Ausgelesener Text —
--------------------------------------------------

Großtechnische Anlagen, die im Dauerbetrieb laufen, gibt es bisher noch nicht. Die derzeit betriebenen Anlagen dienen laut Gutachten der Erforschung und Weiterentwicklung der Verfahren. So auch die Dieselwest-Anlage in Ennigerloh. Als Einsatzstoffe wurden laut Betreiber Ersatzbrennstoffe, Kunststoffgemische, Sonnenblumenschalen, Wood-Plastic-Composites und Rapsschrot erfolgreich erprobt. Um die Turbinen nicht zu zerstören, muss das Inputmaterial sorgfältig von NE- und Fe-Metallen befreit werden und in einer Korngröße von < 30 mm vorliegen. Vor dem Reaktor wird dem Inputmaterial ein Katalysator auf Aluminium-Silikat-Basis und Eisenoxid zur Schwefelbindung zugegeben.

--------------------------------------------------

Bereitgestellte Daten —
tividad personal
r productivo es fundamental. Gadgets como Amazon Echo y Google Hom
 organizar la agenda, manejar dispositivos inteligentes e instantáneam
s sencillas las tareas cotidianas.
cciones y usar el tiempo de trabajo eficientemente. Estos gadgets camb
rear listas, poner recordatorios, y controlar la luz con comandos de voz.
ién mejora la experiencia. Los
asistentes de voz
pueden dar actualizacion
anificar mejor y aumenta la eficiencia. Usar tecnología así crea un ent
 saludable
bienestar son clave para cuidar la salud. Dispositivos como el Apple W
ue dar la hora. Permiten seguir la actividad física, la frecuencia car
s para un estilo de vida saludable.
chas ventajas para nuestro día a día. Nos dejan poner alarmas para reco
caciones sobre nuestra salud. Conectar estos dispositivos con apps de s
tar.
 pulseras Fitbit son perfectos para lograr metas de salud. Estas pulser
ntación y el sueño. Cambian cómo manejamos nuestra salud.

--------------------------------------------------

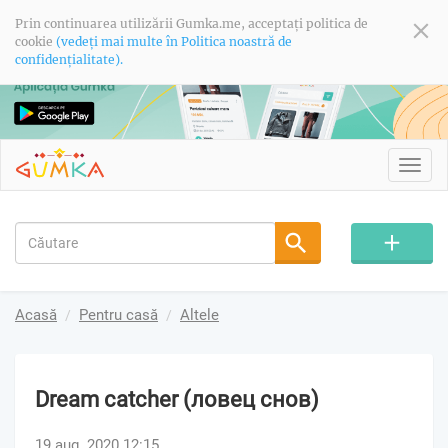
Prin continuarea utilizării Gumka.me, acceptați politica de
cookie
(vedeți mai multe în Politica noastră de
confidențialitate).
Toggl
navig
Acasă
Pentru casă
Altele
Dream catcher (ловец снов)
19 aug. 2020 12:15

--------------------------------------------------

Geforderte Aufgabe A —
Übertragen Sie aus dem ausgelesenen Text zur Dieselwest-Anlage wortgetreu den Abschnitt, der mit „Großtechnische Anlagen, die“ beginnt und mit „zur Schwefelbindung zugegeben.“ endet.
Geforderte Aufgabe B —
Welche Korngröße muss das Inputmaterial laut dem ausgelesenen Text zur Dieselwest-Anlage aufweisen?
Geforderte Aufgabe C —
Führen Sie den ausgelesenen Text zur Dieselwest-Anlage im Anschluss an seinen letzten Satz weiter.
Die Daten sind hierfür ohne Bedeutung.

Ergebnis der Übung A —
Großtechnische Anlagen, die im Dauerbetrieb laufen, gibt es bisher noch nicht. Die derzeit betriebenen Anlagen dienen laut Gutachten der Erforschung und Weiterentwicklung der Verfahren. So auch die Dieselwest-Anlage in Ennigerloh. Als Einsatzstoffe wurden laut Betreiber Ersatzbrennstoffe, Kunststoffgemische, Sonnenblumenschalen, Wood-Plastic-Composites und Rapsschrot erfolgreich erprobt. Um die Turbinen nicht zu zerstören, muss das Inputmaterial sorgfältig von NE- und Fe-Metallen befreit werden und in einer Korngröße von < 30 mm vorliegen. Vor dem Reaktor wird dem Inputmaterial ein Katalysator auf Aluminium-Silikat-Basis und Eisenoxid zur Schwefelbindung zugegeben.

Ergebnis der Übung B —
Eine Korngröße von unter 30 mm.

Ergebnis der Übung C —
Das entstehende Produktöl besteht laut Gutachten zum Großteil aus der Siedefraktion des Gasöls. Die Spezifikationen würden nicht der EN 590 für Dieselkraftstoffe entsprechen. So lägen beispielsweise die Schwefel- und Wassergehalte deutlich über den Grenzwerten. Geplante Einsatzgebiete für das Öl sind Zementöfen oder Heizkraftwerke und die Nutzung in Feuerungsanlagen im kommunalen und landwirtschaftlichen Bereich oder in BHKWs. Daneben soll das Öl weiter aufbereitet und Treibstoffen beigemischt werden.

Bei der Verölung ist die Aufbereitung der Produkte mit erheblichem Aufwand verbunden, konstatiert das Gutachten. „Die angebliche Einfachheit des Hauptverfahrens wird in der Regel mit einer höheren Komplexität bei der Produktnachbehandlung erkauft.“ Häufig seien die Aufbereitungsschritte die Schwachpunkte der Verfahren. Zumal diese Probleme oftmals während der Verfahrensentwicklung schlicht nicht beachtet würden.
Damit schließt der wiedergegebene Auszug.